Purpose: The purpose of this longitudinal repeated-measures experimental study was to compare the performance of ChatGPT (4o), DeepSeek (R1), and Gemini (2 Pro) in answering multiple-choice (MC) and short-answer (SA) fixed prosthodontics questions over 4 consecutive weeks after exposure to correct responses.

Material and methods: A total of 40 questions (20 MC and 20 SA) were developed based on the sixth edition of Contemporary Fixed Prosthodontics. Following a standardized protocol, these questions were posed to ChatGPT, DeepSeek, and Gemini on 4 consecutive Saturdays using 10 independent accounts per chatbot. After each session, correct answers were provided to the chatbots, and, before the next session, their memory and history were cleared. Responses were scored as correct (1) or incorrect (0) for MC questions and correct (2), partially correct (1), or incorrect (0) for SA questions. Weighted accuracy was calculated accordingly. The Kendall W coefficient was used to assess agreement among the 10 accounts per chatbot. The effects of chatbot type, time (week), and their interaction on performance were analyzed using generalized estimating equations (GEEs), followed by pairwise comparisons using the Mann-Whitney U test and Wilcoxon signed-rank test with Bonferroni adjustments for multiple comparisons (α=.05).

Results: All chatbots showed significant reproducibility, with Gemini exhibiting the highest repeatability for SA questions, followed by ChatGPT for MC questions. Accuracy ranged between 43% and 71%. ChatGPT and DeepSeek demonstrated significantly better performance in MC questions compared with Gemini (P<.017). However, in the third week, Gemini outperformed DeepSeek in SA questions (P=.007). Over time, Gemini showed continuous improvement in SA questions, whereas DeepSeek exhibited a performance surge in the fourth week. ChatGPT's performance remained stable throughout the study period.

Conclusions: The overall accuracy of the studied chatbots in answering MC and SA prosthodontics questions was not satisfactory. Among them, ChatGPT was the most reliable for MC questions, while ChatGPT and Gemini performed best for SA questions. Gemini (for SA questions) and DeepSeek (for MC and SA questions) demonstrated improvement after exposure to correct responses.

求助全文

通过发布文献求助，成功后即可免费获取论文全文。
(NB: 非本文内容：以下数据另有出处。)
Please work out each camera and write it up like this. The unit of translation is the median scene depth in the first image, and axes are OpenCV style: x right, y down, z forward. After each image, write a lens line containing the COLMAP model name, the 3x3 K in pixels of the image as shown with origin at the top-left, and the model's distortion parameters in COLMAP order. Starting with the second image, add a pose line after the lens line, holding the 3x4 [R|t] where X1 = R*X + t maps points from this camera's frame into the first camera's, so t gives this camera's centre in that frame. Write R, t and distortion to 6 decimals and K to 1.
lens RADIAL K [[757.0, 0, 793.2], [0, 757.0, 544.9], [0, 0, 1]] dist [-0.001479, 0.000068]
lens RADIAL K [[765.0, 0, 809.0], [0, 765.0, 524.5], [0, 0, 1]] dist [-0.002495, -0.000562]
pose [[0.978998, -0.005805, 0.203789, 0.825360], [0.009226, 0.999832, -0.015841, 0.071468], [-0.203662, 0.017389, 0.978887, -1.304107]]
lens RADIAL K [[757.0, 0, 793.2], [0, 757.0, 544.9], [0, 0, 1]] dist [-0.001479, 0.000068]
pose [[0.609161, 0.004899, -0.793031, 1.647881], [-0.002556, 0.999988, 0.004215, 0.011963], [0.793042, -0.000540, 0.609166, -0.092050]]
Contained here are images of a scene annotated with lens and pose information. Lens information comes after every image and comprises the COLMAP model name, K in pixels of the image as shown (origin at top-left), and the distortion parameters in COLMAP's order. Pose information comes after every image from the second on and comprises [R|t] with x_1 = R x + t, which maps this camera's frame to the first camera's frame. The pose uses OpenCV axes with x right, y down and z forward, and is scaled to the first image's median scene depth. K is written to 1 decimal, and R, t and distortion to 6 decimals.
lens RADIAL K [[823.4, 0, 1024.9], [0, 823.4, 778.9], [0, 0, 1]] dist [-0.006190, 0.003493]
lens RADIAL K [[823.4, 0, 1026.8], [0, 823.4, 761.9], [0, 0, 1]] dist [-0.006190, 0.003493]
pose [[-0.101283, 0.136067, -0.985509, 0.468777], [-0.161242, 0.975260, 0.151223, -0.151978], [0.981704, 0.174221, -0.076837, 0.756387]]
去求助

来源期刊

Journal of Prosthetic Dentistry 医学-牙科与口腔外科

CiteScore

7.00

自引率

13.00%

发文量

599

审稿时长

69 days

期刊介绍： The Journal of Prosthetic Dentistry is the leading professional journal devoted exclusively to prosthetic and restorative dentistry. The Journal is the official publication for 24 leading U.S. international prosthodontic organizations. The monthly publication features timely, original peer-reviewed articles on the newest techniques, dental materials, and research findings. The Journal serves prosthodontists and dentists in advanced practice, and features color photos that illustrate many step-by-step procedures. The Journal of Prosthetic Dentistry is included in Index Medicus and CINAHL.